Penutupan Selat Hormuz Diprediksi Dorong Harga Minyak hingga Rp1,25 Juta per Barel

Penutupan Selat Hormuz diperkirakan akan memicu lonjakan tajam harga minyak dunia. Dalam proyeksi yang beredar, harga minyak dapat naik hingga sekitar Rp1,25 juta per barel, sebuah level yang berpotensi memberi tekanan besar pada perekonomian global.

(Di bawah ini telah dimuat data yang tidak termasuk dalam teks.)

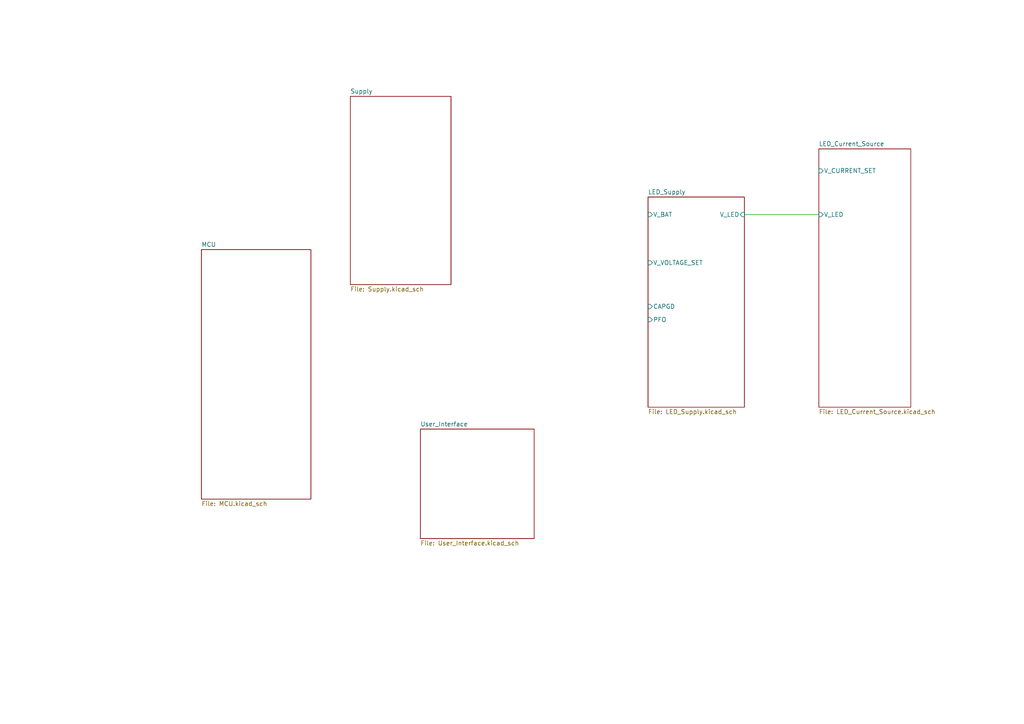
<source format=kicad_sch>
(kicad_sch
	(version 20250114)
	(generator "eeschema")
	(generator_version "9.0")
	(uuid "256082dc-9c82-41ae-bfb7-0b4bd4121c78")
	(paper "A4")
	(lib_symbols)
	(wire
		(pts
			(xy 215.9 62.23) (xy 237.49 62.23)
		)
		(stroke
			(width 0)
			(type default)
		)
		(uuid "8bf67dfa-1f2b-4174-876d-28077e2fc542")
	)
	(sheet
		(at 187.96 57.15)
		(size 27.94 60.96)
		(exclude_from_sim no)
		(in_bom yes)
		(on_board yes)
		(dnp no)
		(fields_autoplaced yes)
		(stroke
			(width 0.1524)
			(type solid)
		)
		(fill
			(color 0 0 0 0.0000)
		)
		(uuid "20812885-5a6f-4708-82f0-e6ad3403d690")
		(property "Sheetname" "LED_Supply"
			(at 187.96 56.4384 0)
			(effects
				(font
					(size 1.27 1.27)
				)
				(justify left bottom)
			)
		)
		(property "Sheetfile" "LED_Supply.kicad_sch"
			(at 187.96 118.6946 0)
			(effects
				(font
					(size 1.27 1.27)
				)
				(justify left top)
			)
		)
		(pin "CAPGD" input
			(at 187.96 88.9 180)
			(uuid "0ac7b74b-a965-4c32-811d-57197e8aa4aa")
			(effects
				(font
					(size 1.27 1.27)
				)
				(justify left)
			)
		)
		(pin "PFO" input
			(at 187.96 92.71 180)
			(uuid "ebe37a57-00a5-4d83-8202-b7be068eeed4")
			(effects
				(font
					(size 1.27 1.27)
				)
				(justify left)
			)
		)
		(pin "V_BAT" input
			(at 187.96 62.23 180)
			(uuid "7c702676-27c8-4892-a41a-9c5bfb7e1b5a")
			(effects
				(font
					(size 1.27 1.27)
				)
				(justify left)
			)
		)
		(pin "V_LED" input
			(at 215.9 62.23 0)
			(uuid "63a34d26-f805-49f2-a3cf-cc96ba1eb0b9")
			(effects
				(font
					(size 1.27 1.27)
				)
				(justify right)
			)
		)
		(pin "V_VOLTAGE_SET" input
			(at 187.96 76.2 180)
			(uuid "199bf022-c898-4ad2-b302-c2c103f39c1e")
			(effects
				(font
					(size 1.27 1.27)
				)
				(justify left)
			)
		)
		(instances
			(project "TrashFlash"
				(path "/256082dc-9c82-41ae-bfb7-0b4bd4121c78"
					(page "3")
				)
			)
		)
	)
	(sheet
		(at 58.42 72.39)
		(size 31.75 72.39)
		(exclude_from_sim no)
		(in_bom yes)
		(on_board yes)
		(dnp no)
		(fields_autoplaced yes)
		(stroke
			(width 0.1524)
			(type solid)
		)
		(fill
			(color 0 0 0 0.0000)
		)
		(uuid "595e1b8f-f241-4d24-ad57-f9d3d2282090")
		(property "Sheetname" "MCU"
			(at 58.42 71.6784 0)
			(effects
				(font
					(size 1.27 1.27)
				)
				(justify left bottom)
			)
		)
		(property "Sheetfile" "MCU.kicad_sch"
			(at 58.42 145.3646 0)
			(effects
				(font
					(size 1.27 1.27)
				)
				(justify left top)
			)
		)
		(instances
			(project "TrashFlash"
				(path "/256082dc-9c82-41ae-bfb7-0b4bd4121c78"
					(page "4")
				)
			)
		)
	)
	(sheet
		(at 101.6 27.94)
		(size 29.21 54.61)
		(exclude_from_sim no)
		(in_bom yes)
		(on_board yes)
		(dnp no)
		(fields_autoplaced yes)
		(stroke
			(width 0.1524)
			(type solid)
		)
		(fill
			(color 0 0 0 0.0000)
		)
		(uuid "80bea837-454b-4907-9606-e09ea92f0071")
		(property "Sheetname" "Supply"
			(at 101.6 27.2284 0)
			(effects
				(font
					(size 1.27 1.27)
				)
				(justify left bottom)
			)
		)
		(property "Sheetfile" "Supply.kicad_sch"
			(at 101.6 83.1346 0)
			(effects
				(font
					(size 1.27 1.27)
				)
				(justify left top)
			)
		)
		(instances
			(project "TrashFlash"
				(path "/256082dc-9c82-41ae-bfb7-0b4bd4121c78"
					(page "5")
				)
			)
		)
	)
	(sheet
		(at 237.49 43.18)
		(size 26.67 74.93)
		(exclude_from_sim no)
		(in_bom yes)
		(on_board yes)
		(dnp no)
		(fields_autoplaced yes)
		(stroke
			(width 0.1524)
			(type solid)
		)
		(fill
			(color 0 0 0 0.0000)
		)
		(uuid "b540a372-b28b-49dd-801f-e36c7fece9b9")
		(property "Sheetname" "LED_Current_Source"
			(at 237.49 42.4684 0)
			(effects
				(font
					(size 1.27 1.27)
				)
				(justify left bottom)
			)
		)
		(property "Sheetfile" "LED_Current_Source.kicad_sch"
			(at 237.49 118.6946 0)
			(effects
				(font
					(size 1.27 1.27)
				)
				(justify left top)
			)
		)
		(pin "V_LED" input
			(at 237.49 62.23 180)
			(uuid "609ed700-e3bb-4574-8f10-bd4730f8231c")
			(effects
				(font
					(size 1.27 1.27)
				)
				(justify left)
			)
		)
		(pin "V_CURRENT_SET" input
			(at 237.49 49.53 180)
			(uuid "ee52ecb9-56e0-4c31-a098-e3969dcf9b07")
			(effects
				(font
					(size 1.27 1.27)
				)
				(justify left)
			)
		)
		(instances
			(project "TrashFlash"
				(path "/256082dc-9c82-41ae-bfb7-0b4bd4121c78"
					(page "2")
				)
			)
		)
	)
	(sheet
		(at 121.92 124.46)
		(size 33.02 31.75)
		(exclude_from_sim no)
		(in_bom yes)
		(on_board yes)
		(dnp no)
		(fields_autoplaced yes)
		(stroke
			(width 0.1524)
			(type solid)
		)
		(fill
			(color 0 0 0 0.0000)
		)
		(uuid "fa02bcf9-bdc6-4000-b431-14bacede6ea5")
		(property "Sheetname" "User_Interface"
			(at 121.92 123.7484 0)
			(effects
				(font
					(size 1.27 1.27)
				)
				(justify left bottom)
			)
		)
		(property "Sheetfile" "User_Interface.kicad_sch"
			(at 121.92 156.7946 0)
			(effects
				(font
					(size 1.27 1.27)
				)
				(justify left top)
			)
		)
		(instances
			(project "TrashFlash"
				(path "/256082dc-9c82-41ae-bfb7-0b4bd4121c78"
					(page "6")
				)
			)
		)
	)
	(sheet_instances
		(path "/"
			(page "1")
		)
	)
	(embedded_fonts no)
)

</source>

Selat Hormuz dikenal sebagai salah satu jalur pelayaran paling strategis bagi distribusi energi. Karena itu, gangguan di kawasan ini dinilai dapat menimbulkan efek berantai, mulai dari kenaikan biaya energi hingga meningkatnya tekanan terhadap stabilitas ekonomi di berbagai negara.

Dampak yang diperkirakan muncul bersifat luas dan lintas sektor, sehingga konteksnya berbeda dengan isu-isu di dalam negeri seperti aktivitas penambangan tanpa izin. Penutupan jalur tersebut lebih terkait pada dinamika pasokan dan distribusi energi global yang dapat memengaruhi harga di pasar internasional.

Dengan potensi kenaikan harga yang signifikan, situasi ini menjadi perhatian karena dapat memperlebar risiko ketidakpastian ekonomi, terutama bagi negara-negara yang bergantung pada impor energi dan rentan terhadap gejolak harga komoditas.